GIVEN RECORDS:
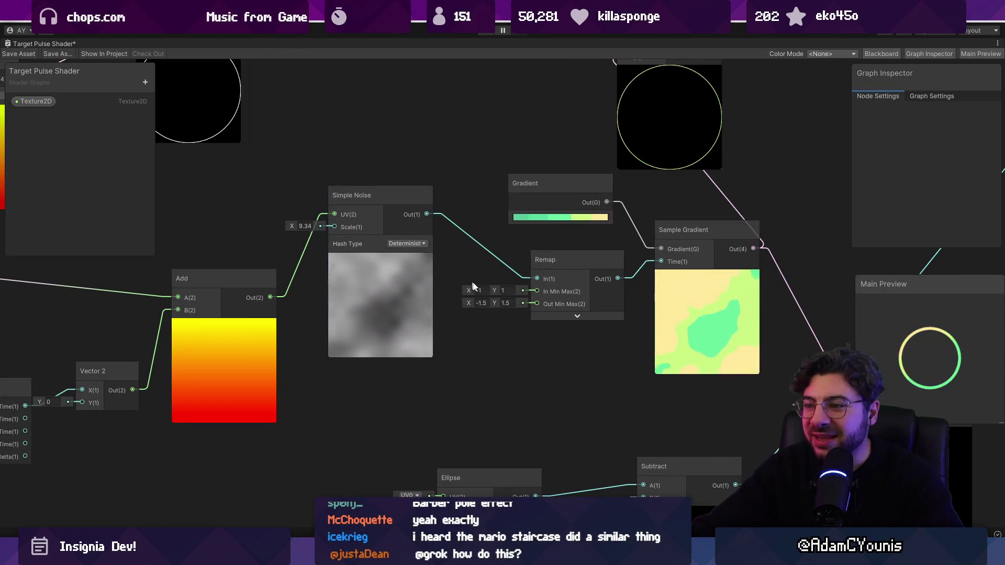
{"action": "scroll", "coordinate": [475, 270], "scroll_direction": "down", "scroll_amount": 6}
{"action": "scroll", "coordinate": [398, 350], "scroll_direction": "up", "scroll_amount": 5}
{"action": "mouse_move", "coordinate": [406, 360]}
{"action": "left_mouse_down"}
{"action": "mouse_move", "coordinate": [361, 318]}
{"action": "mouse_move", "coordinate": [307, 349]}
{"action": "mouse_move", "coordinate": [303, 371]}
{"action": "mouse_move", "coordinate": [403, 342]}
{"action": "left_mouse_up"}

--

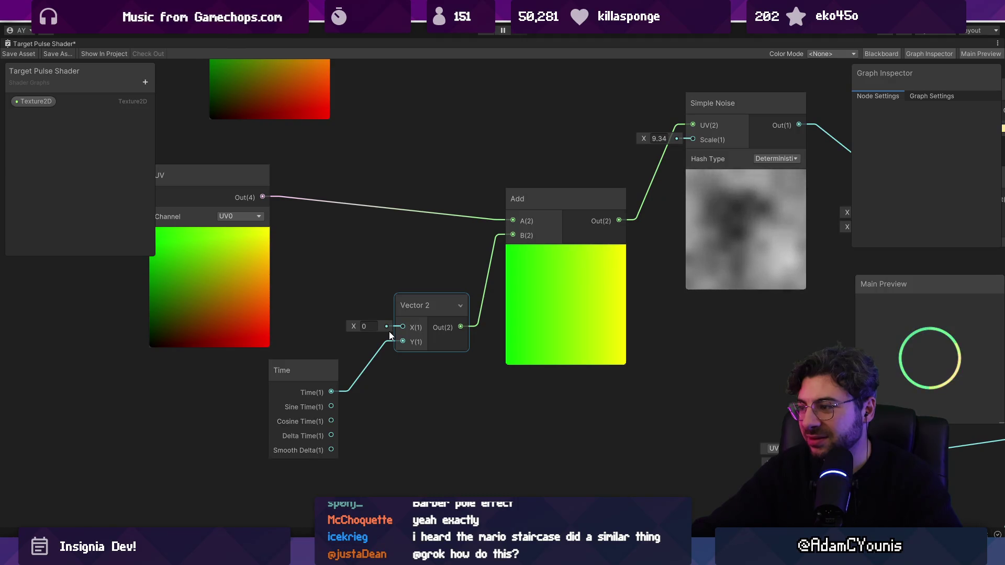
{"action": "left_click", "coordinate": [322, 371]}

WHAT THE TASK ASKS: The expected answer is a copy of each line in the listing above that contains "scroll".

RESULT:
{"action": "scroll", "coordinate": [475, 270], "scroll_direction": "down", "scroll_amount": 6}
{"action": "scroll", "coordinate": [398, 350], "scroll_direction": "up", "scroll_amount": 5}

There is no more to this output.